The flight simulator is a device for training pilots, and generally comprises a cockpit, interface equipment, various instruments, a vision system and a training computer. The computer is the control center of the flight training simulator. When trainees train, the trainees can perform various operations while sitting in the cockpit: the electric door is opened, the accelerator is pushed and pulled, the flight lever and the rudder are operated, and various data such as flight speed, travel, position, height, wind direction, wind speed and the like can be obtained. The sight system can simulate the scenery where the student is located, the student feels the motions of diving, pitching and circling just like sitting in the airplane during operation, can see various scenery (cloud, fog, river and building) on and off the airplane, and can set various flight environments so as to comprehensively exercise the technology and learn and master various operations with high difficulty and danger. Therefore, as long as the simulation conditions are vivid, the trainees who pass the flight simulation training can immediately drive the airplane to lift off for exercise after the graduation. The prior flight simulator pays attention to the realization of the fidelity and multiple functions of the flight simulator, and is not careless in the aspects of maintenance and repair of the flight simulator, so that the design is attractive, the use is convenient, the function is complete, and the simulator hardware detection system convenient to operate can generate a great pushing effect on the maintenance of the flight simulator.

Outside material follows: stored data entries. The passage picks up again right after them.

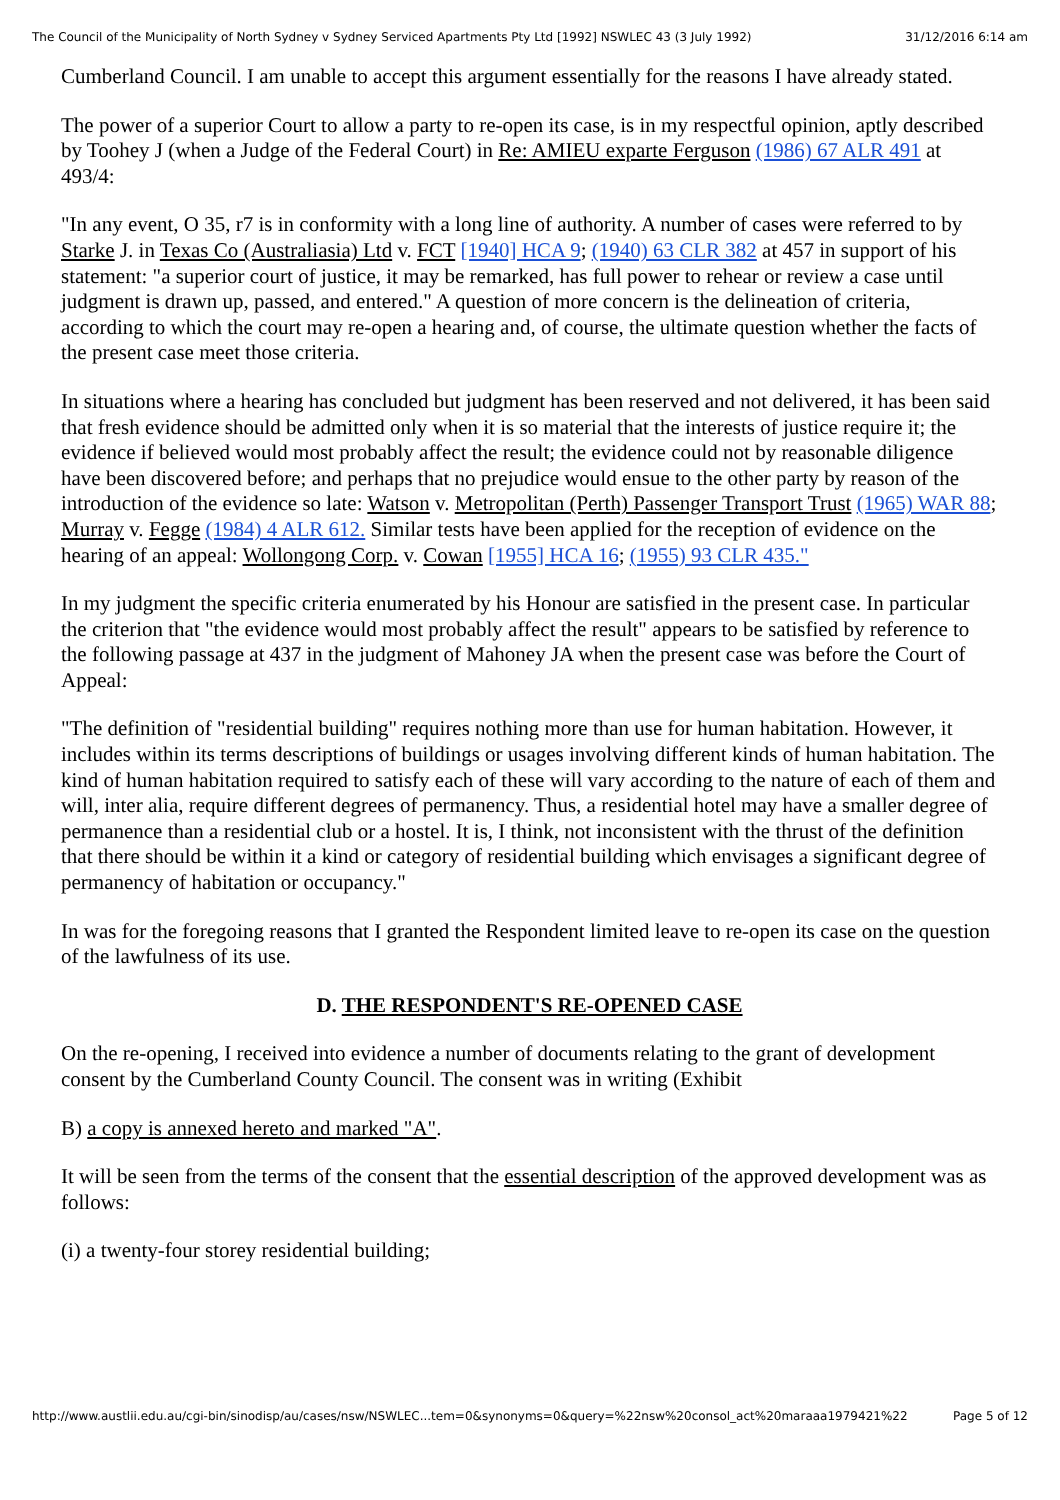The Council of the Municipality of North Sydney v Sydney Serviced Apartments Pty Ltd [1992] NSWLEC 43 (3 July 1992) 31/12/2016 6:14 am
Cumberland Council. I am unable to accept this argument essentially for the reasons I have already stated.
The power of a superior Court to allow a party to re-open its case, is in my respectful opinion, aptly described by Toohey J (when a Judge of the Federal Court) in Re: AMIEU exparte Ferguson (1986) 67 ALR 491 at 493/4:
"In any event, O 35, r7 is in conformity with a long line of authority. A number of cases were referred to by Starke J. in Texas Co (Australiasia) Ltd v. FCT [1940] HCA 9; (1940) 63 CLR 382 at 457 in support of his statement: "a superior court of justice, it may be remarked, has full power to rehear or review a case until judgment is drawn up, passed, and entered." A question of more concern is the delineation of criteria, according to which the court may re-open a hearing and, of course, the ultimate question whether the facts of the present case meet those criteria.
In situations where a hearing has concluded but judgment has been reserved and not delivered, it has been said that fresh evidence should be admitted only when it is so material that the interests of justice require it; the evidence if believed would most probably affect the result; the evidence could not by reasonable diligence have been discovered before; and perhaps that no prejudice would ensue to the other party by reason of the introduction of the evidence so late: Watson v. Metropolitan (Perth) Passenger Transport Trust (1965) WAR 88; Murray v. Fegge (1984) 4 ALR 612. Similar tests have been applied for the reception of evidence on the hearing of an appeal: Wollongong Corp. v. Cowan [1955] HCA 16; (1955) 93 CLR 435."
In my judgment the specific criteria enumerated by his Honour are satisfied in the present case. In particular the criterion that "the evidence would most probably affect the result" appears to be satisfied by reference to the following passage at 437 in the judgment of Mahoney JA when the present case was before the Court of Appeal:
"The definition of "residential building" requires nothing more than use for human habitation. However, it includes within its terms descriptions of buildings or usages involving different kinds of human habitation. The kind of human habitation required to satisfy each of these will vary according to the nature of each of them and will, inter alia, require different degrees of permanency. Thus, a residential hotel may have a smaller degree of permanence than a residential club or a hostel. It is, I think, not inconsistent with the thrust of the definition that there should be within it a kind or category of residential building which envisages a significant degree of permanency of habitation or occupancy."
In was for the foregoing reasons that I granted the Respondent limited leave to re-open its case on the question of the lawfulness of its use.
D. THE RESPONDENT'S RE-OPENED CASE
On the re-opening, I received into evidence a number of documents relating to the grant of development consent by the Cumberland County Council. The consent was in writing (Exhibit
B) a copy is annexed hereto and marked "A".
It will be seen from the terms of the consent that the essential description of the approved development was as follows:
(i) a twenty-four storey residential building;
http://www.austlii.edu.au/cgi-bin/sinodisp/au/cases/nsw/NSWLEC...tem=0&synonyms=0&query=%22nsw%20consol_act%20maraaa1979421%22 Page 5 of 12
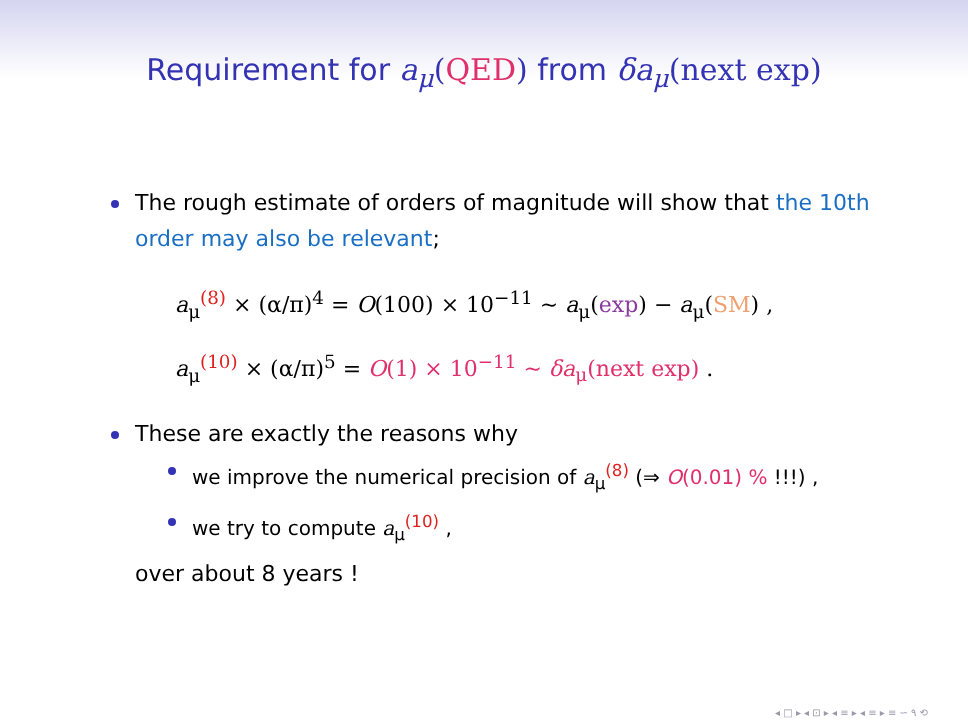Requirement for a<sub>μ</sub>(QED) from δa<sub>μ</sub>(next exp)
The rough estimate of orders of magnitude will show that the 10th order may also be relevant;
a<sub>μ</sub><sup>(8)</sup> × (α/π)<sup>4</sup> = O(100) × 10<sup>−11</sup> ∼ a<sub>μ</sub>(exp) − a<sub>μ</sub>(SM) ,
a<sub>μ</sub><sup>(10)</sup> × (α/π)<sup>5</sup> = O(1) × 10<sup>−11</sup> ∼ δa<sub>μ</sub>(next exp) .
These are exactly the reasons why
we improve the numerical precision of a<sub>μ</sub><sup>(8)</sup> (⇒ O(0.01) % !!!) ,
we try to compute a<sub>μ</sub><sup>(10)</sup> ,
over about 8 years !
◂ □ ▸ ◂ ⊡ ▸ ◂ ≡ ▸ ◂ ≡ ▸ ≡ ∽ ۹ ⟲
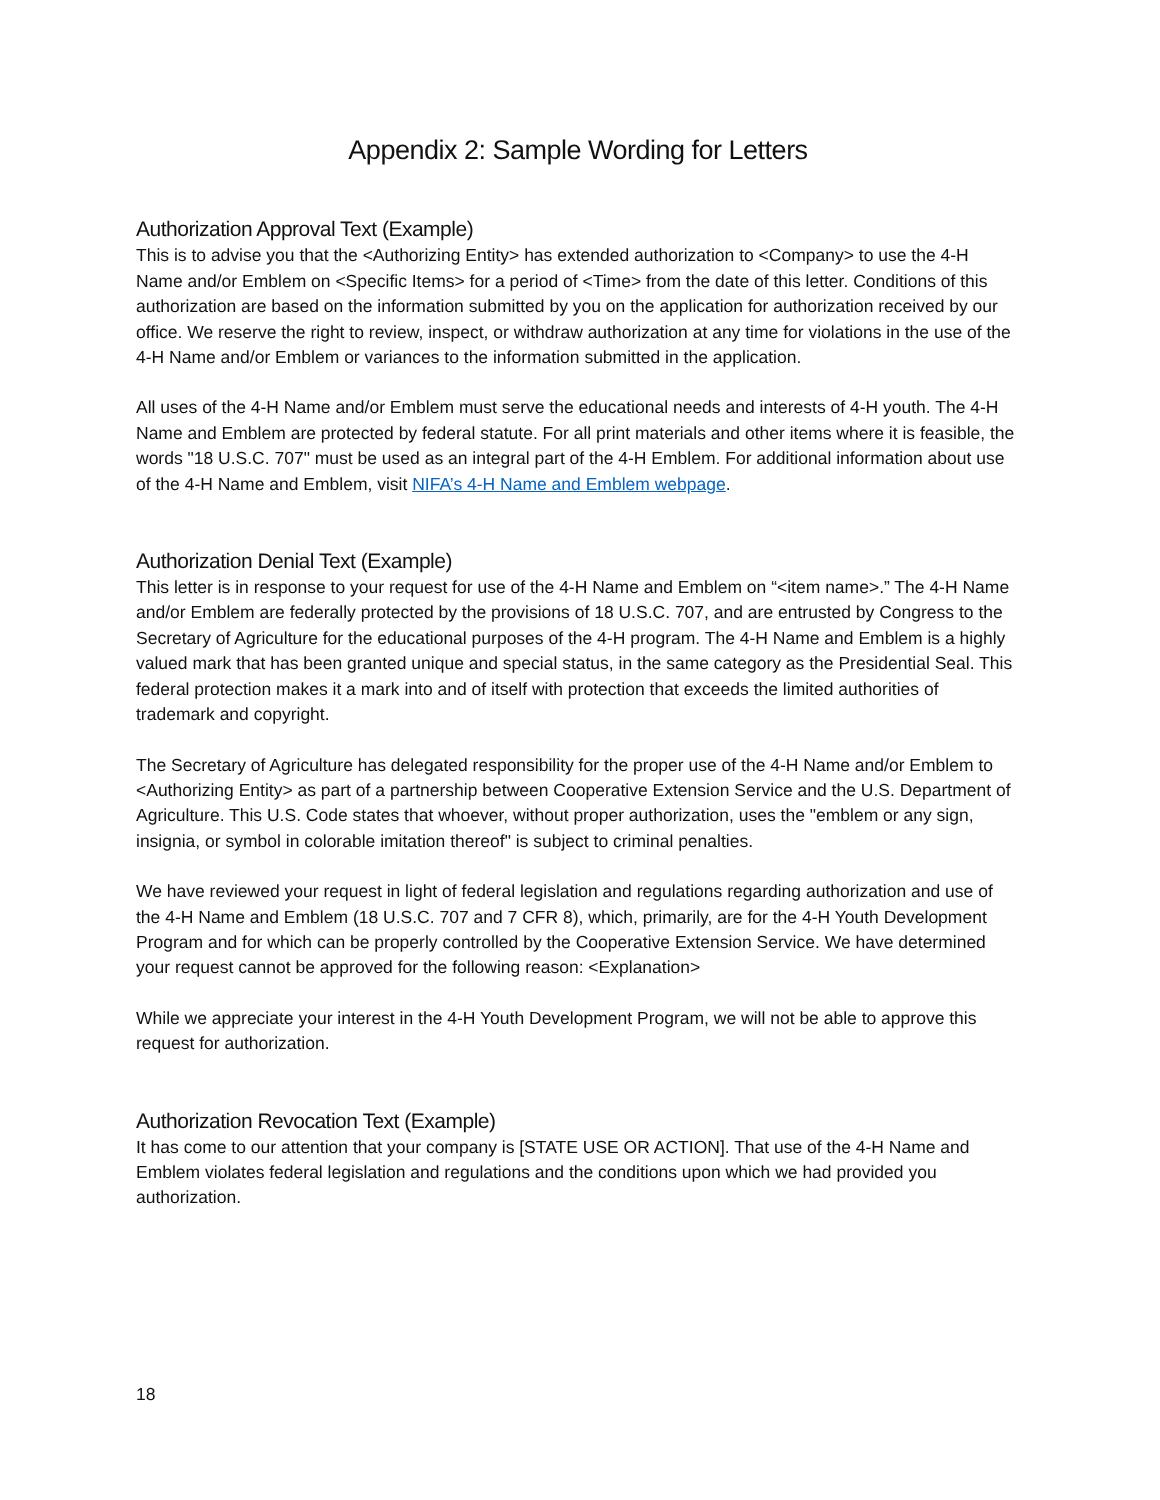Appendix 2: Sample Wording for Letters
Authorization Approval Text (Example)
This is to advise you that the <Authorizing Entity> has extended authorization to <Company> to use the 4-H Name and/or Emblem on <Specific Items> for a period of <Time> from the date of this letter. Conditions of this authorization are based on the information submitted by you on the application for authorization received by our office. We reserve the right to review, inspect, or withdraw authorization at any time for violations in the use of the 4-H Name and/or Emblem or variances to the information submitted in the application.
All uses of the 4-H Name and/or Emblem must serve the educational needs and interests of 4-H youth. The 4-H Name and Emblem are protected by federal statute. For all print materials and other items where it is feasible, the words "18 U.S.C. 707" must be used as an integral part of the 4-H Emblem. For additional information about use of the 4-H Name and Emblem, visit NIFA’s 4-H Name and Emblem webpage.
Authorization Denial Text (Example)
This letter is in response to your request for use of the 4-H Name and Emblem on “<item name>.” The 4-H Name and/or Emblem are federally protected by the provisions of 18 U.S.C. 707, and are entrusted by Congress to the Secretary of Agriculture for the educational purposes of the 4-H program. The 4-H Name and Emblem is a highly valued mark that has been granted unique and special status, in the same category as the Presidential Seal. This federal protection makes it a mark into and of itself with protection that exceeds the limited authorities of trademark and copyright.
The Secretary of Agriculture has delegated responsibility for the proper use of the 4-H Name and/or Emblem to <Authorizing Entity> as part of a partnership between Cooperative Extension Service and the U.S. Department of Agriculture. This U.S. Code states that whoever, without proper authorization, uses the "emblem or any sign, insignia, or symbol in colorable imitation thereof" is subject to criminal penalties.
We have reviewed your request in light of federal legislation and regulations regarding authorization and use of the 4-H Name and Emblem (18 U.S.C. 707 and 7 CFR 8), which, primarily, are for the 4-H Youth Development Program and for which can be properly controlled by the Cooperative Extension Service. We have determined your request cannot be approved for the following reason: <Explanation>
While we appreciate your interest in the 4-H Youth Development Program, we will not be able to approve this request for authorization.
Authorization Revocation Text (Example)
It has come to our attention that your company is [STATE USE OR ACTION]. That use of the 4-H Name and Emblem violates federal legislation and regulations and the conditions upon which we had provided you authorization.
18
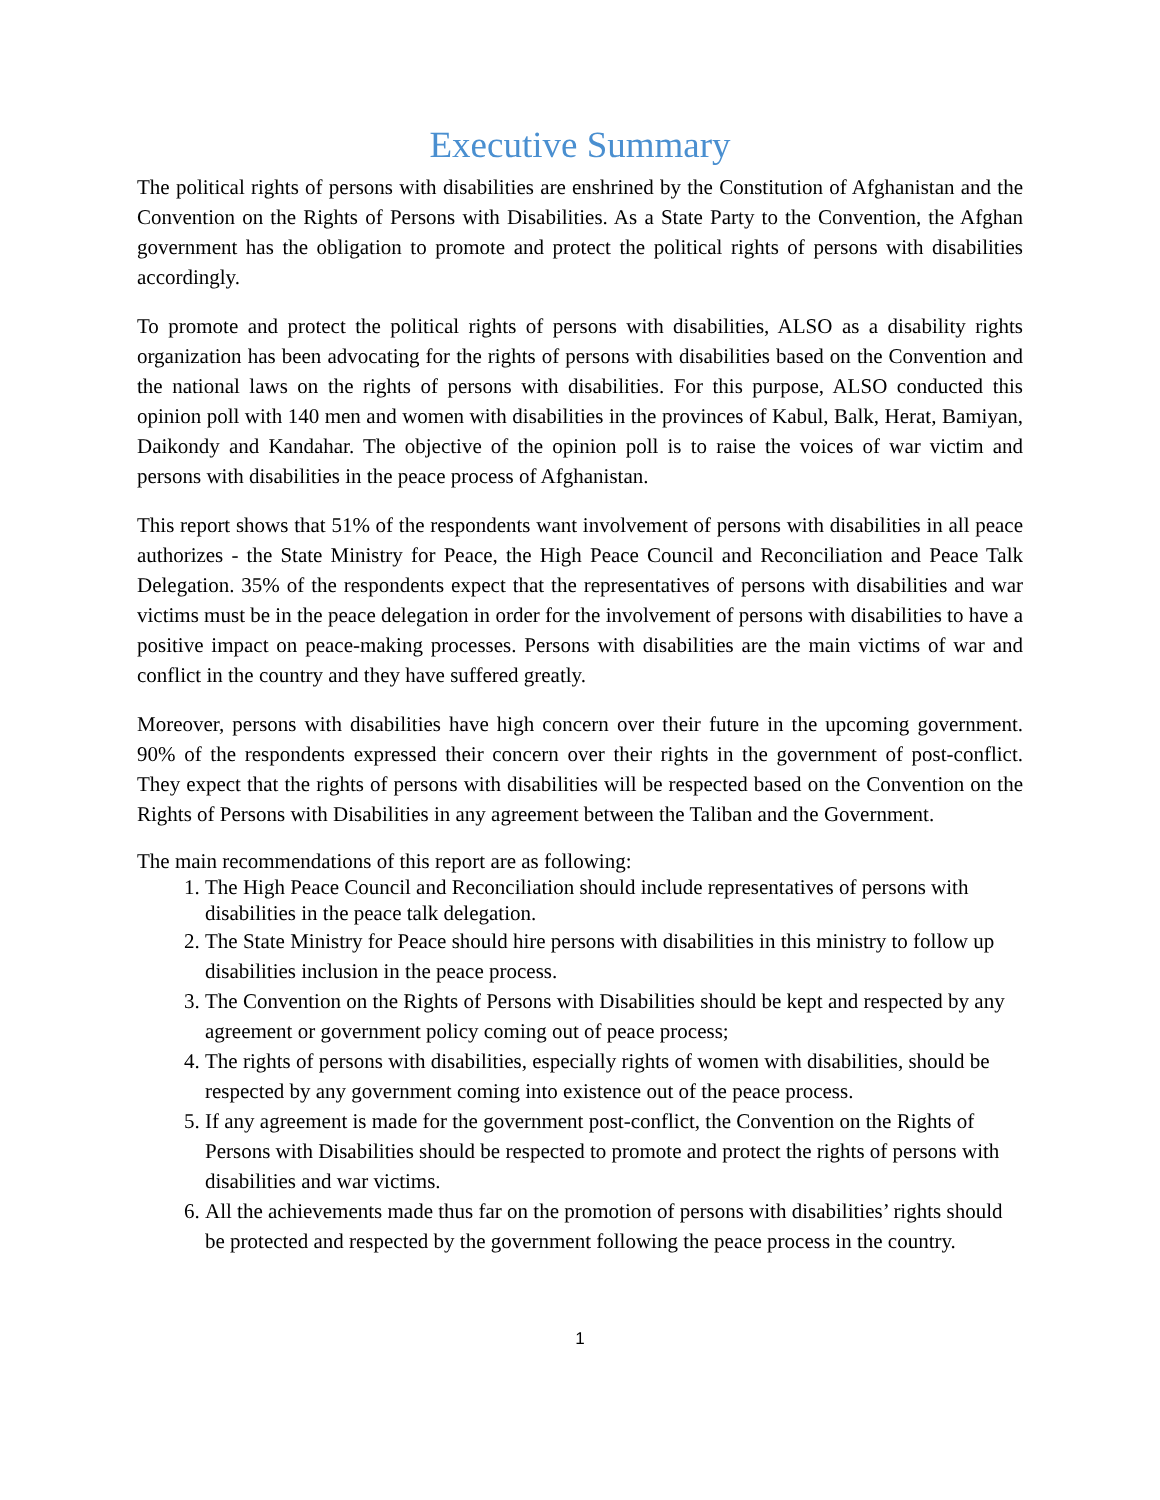Executive Summary
The political rights of persons with disabilities are enshrined by the Constitution of Afghanistan and the Convention on the Rights of Persons with Disabilities. As a State Party to the Convention, the Afghan government has the obligation to promote and protect the political rights of persons with disabilities accordingly.
To promote and protect the political rights of persons with disabilities, ALSO as a disability rights organization has been advocating for the rights of persons with disabilities based on the Convention and the national laws on the rights of persons with disabilities. For this purpose, ALSO conducted this opinion poll with 140 men and women with disabilities in the provinces of Kabul, Balk, Herat, Bamiyan, Daikondy and Kandahar. The objective of the opinion poll is to raise the voices of war victim and persons with disabilities in the peace process of Afghanistan.
This report shows that 51% of the respondents want involvement of persons with disabilities in all peace authorizes - the State Ministry for Peace, the High Peace Council and Reconciliation and Peace Talk Delegation. 35% of the respondents expect that the representatives of persons with disabilities and war victims must be in the peace delegation in order for the involvement of persons with disabilities to have a positive impact on peace-making processes. Persons with disabilities are the main victims of war and conflict in the country and they have suffered greatly.
Moreover, persons with disabilities have high concern over their future in the upcoming government. 90% of the respondents expressed their concern over their rights in the government of post-conflict. They expect that the rights of persons with disabilities will be respected based on the Convention on the Rights of Persons with Disabilities in any agreement between the Taliban and the Government.
The main recommendations of this report are as following:
1. The High Peace Council and Reconciliation should include representatives of persons with disabilities in the peace talk delegation.
2. The State Ministry for Peace should hire persons with disabilities in this ministry to follow up disabilities inclusion in the peace process.
3. The Convention on the Rights of Persons with Disabilities should be kept and respected by any agreement or government policy coming out of peace process;
4. The rights of persons with disabilities, especially rights of women with disabilities, should be respected by any government coming into existence out of the peace process.
5. If any agreement is made for the government post-conflict, the Convention on the Rights of Persons with Disabilities should be respected to promote and protect the rights of persons with disabilities and war victims.
6. All the achievements made thus far on the promotion of persons with disabilities’ rights should be protected and respected by the government following the peace process in the country.
1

At present, a maintenance simulator generally needs to send professional maintenance personnel to an actual field of equipment for debugging and maintaining, and the cost is higher; the existing simulator has the problems of difficult maintenance, difficult fault confirmation, long solving time, unreasonable flow and the like.
WPF (Windows Presentation Foundation) is a Microsoft-derived Windows-based user interface Framework that is part of NET Framework 3.0. The method provides a uniform programming model, language and framework, and really does the work of separating interface designers and developers; at the same time, it provides a new multimedia interactive user graphical interface.
The UDP protocol is known as the user datagram protocol, and it is used for processing packets in a network like the TCP protocol, and is a connectionless protocol. In the OSI model, at the fourth layer, the transport layer, is at a layer above the IP protocol.
Disclosure of Invention
Aiming at the defects in the prior art, the invention aims to provide a WPF-based flight simulator hardware detection system, support remote use and solve the problems that the existing simulator is not suitable for maintenance, is not suitable for confirmation of faults, is long in solving time and is unreasonable in flow.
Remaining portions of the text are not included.